June 2009, John Waters @ Gagosian

 



John Waters: Rear Projection at Gagosian Gallery
456 North Camden Drive
Beverly Hills, CA 90210
April 11 through May 23, 2009


I first saw John Waters’ fine artwork at the Rena Bransten Gallery in San Francisco in 2002. The show, entitled Straight to Video, included a number of sequential film stills and twisted narratives. One, Secret Movie, was a 4 x 6 inch print situated on the surface of a very tall, very slim pedestal; the pedestal was so tall, in fact, that one couldn’t see the print. Another, Buckle Up, was a series of film stills framed in sequence so that the images led, left to right, towards a car crash; the final image – of the moment of impact itself – was still linked to the preceding images, but was hung on the adjacent wall, as though the photograph itself had hit the wall. (Imagine an L-shaped frame.)
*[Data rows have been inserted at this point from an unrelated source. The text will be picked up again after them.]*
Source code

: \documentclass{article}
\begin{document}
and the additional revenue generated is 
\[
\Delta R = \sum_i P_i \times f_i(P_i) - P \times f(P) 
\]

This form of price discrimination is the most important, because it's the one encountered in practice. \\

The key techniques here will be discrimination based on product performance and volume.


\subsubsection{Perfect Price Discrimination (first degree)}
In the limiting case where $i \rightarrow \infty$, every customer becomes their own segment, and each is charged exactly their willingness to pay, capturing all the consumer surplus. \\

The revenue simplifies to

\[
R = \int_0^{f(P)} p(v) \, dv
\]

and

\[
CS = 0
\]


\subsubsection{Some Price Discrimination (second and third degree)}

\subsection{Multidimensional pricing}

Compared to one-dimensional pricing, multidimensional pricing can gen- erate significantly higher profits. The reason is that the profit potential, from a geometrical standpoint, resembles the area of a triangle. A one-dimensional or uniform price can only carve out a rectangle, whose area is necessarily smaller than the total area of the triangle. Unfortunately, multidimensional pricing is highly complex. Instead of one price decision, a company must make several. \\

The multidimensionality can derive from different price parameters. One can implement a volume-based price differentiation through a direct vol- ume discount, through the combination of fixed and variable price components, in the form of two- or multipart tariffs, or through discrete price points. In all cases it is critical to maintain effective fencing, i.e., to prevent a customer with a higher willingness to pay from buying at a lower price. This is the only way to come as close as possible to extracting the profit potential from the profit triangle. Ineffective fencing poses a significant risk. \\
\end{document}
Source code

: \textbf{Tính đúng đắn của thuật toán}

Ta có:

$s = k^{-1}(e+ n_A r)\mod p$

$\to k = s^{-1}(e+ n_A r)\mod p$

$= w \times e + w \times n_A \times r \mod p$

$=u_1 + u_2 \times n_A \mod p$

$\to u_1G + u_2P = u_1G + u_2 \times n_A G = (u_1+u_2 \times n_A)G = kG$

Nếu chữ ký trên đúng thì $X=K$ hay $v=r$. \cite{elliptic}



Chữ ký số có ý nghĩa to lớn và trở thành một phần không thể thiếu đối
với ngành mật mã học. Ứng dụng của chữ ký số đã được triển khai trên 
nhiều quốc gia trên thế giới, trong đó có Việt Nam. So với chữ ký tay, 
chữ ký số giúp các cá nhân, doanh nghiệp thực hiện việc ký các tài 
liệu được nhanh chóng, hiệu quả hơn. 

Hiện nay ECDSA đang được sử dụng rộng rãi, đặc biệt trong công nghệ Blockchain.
These two pieces – maybe one-liners – felt like really light, humorous gestures that seemed to push convention just hard enough to send photographs into sculptural space, but not hard enough to feel like Waters was driving home some conceptual point.

At Gagosian Gallery in Beverly Hills, seven years later, he does it again. This is a playful show that manages to elide core art world conventions while ostensibly toying mainly with cinema and pop culture. Four sculptures are set off the floor by low, white pedestals. (It’s rumored that these pedestals reminded Waters of Macy’s.) The sculptures are fun, but fairly lightweight. The guy who made Chucky for the Child’s Play series apparently made Control, in which a puppet Tina Turner is suspended from strings manipulated by Ike. La Mer, Waters describes, is “an oversized jar of the expensive face cream I’m embarrassed to admit I use.” He goes on to deduce that “if the normal 2 ounce jar on the market now sells for $230.00, this sculpture would be filled with moisturizer worth $867,740.96.” A peculiar perspective on scale.

Thirty-one mischievous photographic prints are scattered over the gallery walls at varying heights. Two of the prints are remarkable for their formal clarity and for the part of the film business to which they refer. Shooting Script is an image of a grid of the cardboard backs of legal pads with all of the pages torn out, only a yellow paper strip remaining at the top of each pad. Stalker is an image of a grid of post-it notes with strange notations like, “To your vagina with love.” It turns out that fans in line at Waters’ book signings wrote these notes so that he could simply transcribe what they wanted written into their books without asking for spelling specifics. Both of these photographs reveal Waters’ relationship to writing and film while maintaining an aestheticized objectivity on the souvenirs of that relationship.  

My favorite piece here is Backwards Day. One can see only the back of a long rectangular frame, with its various institutional marks: the Gagosian registration label and that of the framer, Waters’ signature along with the title and edition number of the piece, a hanging wire and hanging instructions. Though the piece is said to include five prints, only its collector will see them, and Waters has that collector in mind with this piece. He says, “Like in my film ‘Desperate Living’, one day a year everyone should have a ‘Backwards Day’ – eat your meals in reverse order or wear your clothes backwards. Even the collector can have a ‘Backwards Day’ when they hang this photograph backwards. Try it!” he suggests. “You’ll feel especially edgy.”  

I like this piece more than images like Mamas (where Waters has juxtaposed Pam Greer and Aggie Gund, the President Emerita of the Museum of Modern Art) because if it attacks contemporary art, it does so with original nerve. Like the legal pads in Shooting Script, the lack of information elegantly foregrounds what indeed is present. Like the little print on top of the pedestal in San Francisco, but maybe more efficiently, Backwards Day teases its supports – from its frame to its consumer – playing somewhat hard to get, but still hoping to be gotten.
 

 

Farrah Karapetian


Farrah Karapetian, artist, lives and works in Los Angeles, where she
looks forward to the opportunity to blow up a gas station.